Getty Images / Spencer Platt

New York’s wifi kiosks

Eisenach also isn’t a fan of the LinkNYC wifi kiosks that promise to provide internet access to everyone. He told PBS Newshour in 2015 that “what you don’t want is government coming in and replacing all of the innovation, all of the dynamism, all of the growth, all of the technological progress that we’re seeing throughout the internet” by displacing telecoms like Verizon or AT&T with public wifi. The kiosk project is a partnership between the city of New York and a private firm and is funded by display advertising (and data anonymized data collection on browsing habits.)

The “right to be forgotten”

In June, along with several other researchers from the American Enterprise Institute, a conservative think tank, Eisenach wrote An American Strategy for Cyberspace to explore how the United States could better handle the digital era.
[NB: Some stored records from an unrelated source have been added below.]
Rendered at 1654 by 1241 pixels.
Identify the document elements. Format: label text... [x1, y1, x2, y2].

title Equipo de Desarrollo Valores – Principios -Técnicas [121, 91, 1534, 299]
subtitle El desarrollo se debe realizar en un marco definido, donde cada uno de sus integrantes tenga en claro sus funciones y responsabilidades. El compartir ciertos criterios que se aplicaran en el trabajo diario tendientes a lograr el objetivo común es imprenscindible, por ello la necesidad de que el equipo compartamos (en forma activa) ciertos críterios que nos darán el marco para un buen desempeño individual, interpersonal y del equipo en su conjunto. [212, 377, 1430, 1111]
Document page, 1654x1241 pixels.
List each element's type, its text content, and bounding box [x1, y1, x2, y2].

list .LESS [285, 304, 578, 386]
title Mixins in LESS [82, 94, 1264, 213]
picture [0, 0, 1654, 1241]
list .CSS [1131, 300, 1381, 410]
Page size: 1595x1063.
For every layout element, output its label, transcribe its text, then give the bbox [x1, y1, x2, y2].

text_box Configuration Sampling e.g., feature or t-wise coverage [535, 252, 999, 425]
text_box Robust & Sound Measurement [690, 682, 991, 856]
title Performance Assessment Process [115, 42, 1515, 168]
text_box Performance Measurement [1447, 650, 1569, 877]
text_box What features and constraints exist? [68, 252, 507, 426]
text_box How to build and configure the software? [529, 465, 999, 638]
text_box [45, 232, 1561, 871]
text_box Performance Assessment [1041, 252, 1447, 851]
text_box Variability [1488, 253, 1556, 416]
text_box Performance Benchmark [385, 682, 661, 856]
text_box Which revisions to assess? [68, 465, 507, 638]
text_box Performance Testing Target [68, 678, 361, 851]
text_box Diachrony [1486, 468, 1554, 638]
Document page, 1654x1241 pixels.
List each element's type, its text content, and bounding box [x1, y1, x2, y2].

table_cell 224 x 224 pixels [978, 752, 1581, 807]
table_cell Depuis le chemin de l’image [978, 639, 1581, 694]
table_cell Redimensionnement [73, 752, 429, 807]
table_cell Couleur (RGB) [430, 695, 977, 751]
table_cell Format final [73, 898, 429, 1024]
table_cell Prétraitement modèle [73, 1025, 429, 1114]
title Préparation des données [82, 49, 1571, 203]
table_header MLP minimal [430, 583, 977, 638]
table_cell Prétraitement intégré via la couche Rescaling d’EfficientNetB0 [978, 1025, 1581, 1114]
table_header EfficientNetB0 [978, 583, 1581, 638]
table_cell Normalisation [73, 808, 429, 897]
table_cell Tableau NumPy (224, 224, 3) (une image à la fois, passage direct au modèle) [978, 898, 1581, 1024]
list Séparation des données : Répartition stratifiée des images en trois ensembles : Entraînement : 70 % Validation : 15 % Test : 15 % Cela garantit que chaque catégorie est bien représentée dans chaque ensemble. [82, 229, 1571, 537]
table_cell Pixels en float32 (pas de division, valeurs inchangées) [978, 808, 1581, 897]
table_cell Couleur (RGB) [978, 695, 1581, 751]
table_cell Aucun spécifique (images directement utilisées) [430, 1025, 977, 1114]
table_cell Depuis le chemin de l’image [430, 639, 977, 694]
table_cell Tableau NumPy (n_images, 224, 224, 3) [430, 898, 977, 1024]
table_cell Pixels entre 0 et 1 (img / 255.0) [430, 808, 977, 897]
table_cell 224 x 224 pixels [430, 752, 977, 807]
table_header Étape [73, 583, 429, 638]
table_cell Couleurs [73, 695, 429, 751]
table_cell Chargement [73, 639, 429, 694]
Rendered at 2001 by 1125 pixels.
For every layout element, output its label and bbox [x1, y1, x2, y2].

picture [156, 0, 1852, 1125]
Among the group’s complaints was Europe’s “right to be forgotten,” (Page 18) which allows citizens to request that companies like Google remove personal information from their services, and the burden it places on American companies operating in the European Union.

Getty Images / Justin Sullivan

Unbundled or “a la carte” cable TV packages

Eisenach also wrote a paper for NERA Economic Consulting in 2014 about a Canadian plan to let consumers pick the channels they want to subscribe to instead of being constrained to provider-selected bundles. In it, he said that falling advertising revenues, lower subscription rates for many channels, and other byproducts of giving people control over their TV subscriptions would ultimately “impose significant harm on Canadian consumers.”

Getty Images / Mark Wilson

Expanding the FCC’s powers

Despite the apparent plan to put him in some position at the FCC, Eisenach has spoken out about the agency’s reach. “Depending on what happens with the net neutrality order going forward, it’s very easy to see the FCC expanding its footprint down a slippery slope,” he told the Washington Post in 2013. “You end up with a Federal Computer Commission or a Federal Internet Commission.”

That was before the FCC adopted its Open Internet rules to promote net neutrality. Now it seems that Trump might have chosen Eisenach for the FCC for the same reason he wants to make a climate change skeptic head of the Environmental Protection Agency: To roll back regulations and make the internet, well, less great.

It’s yet to be determined if Eisenach will be the FCC chair. We know that Peter Thiel, the outspoken venture capitalist and rare Silicon Valley-based supporter, will not be moving to Washington, D.C., reports the New York Times. “I’ll try to help the president in any way I can,” Thiel said.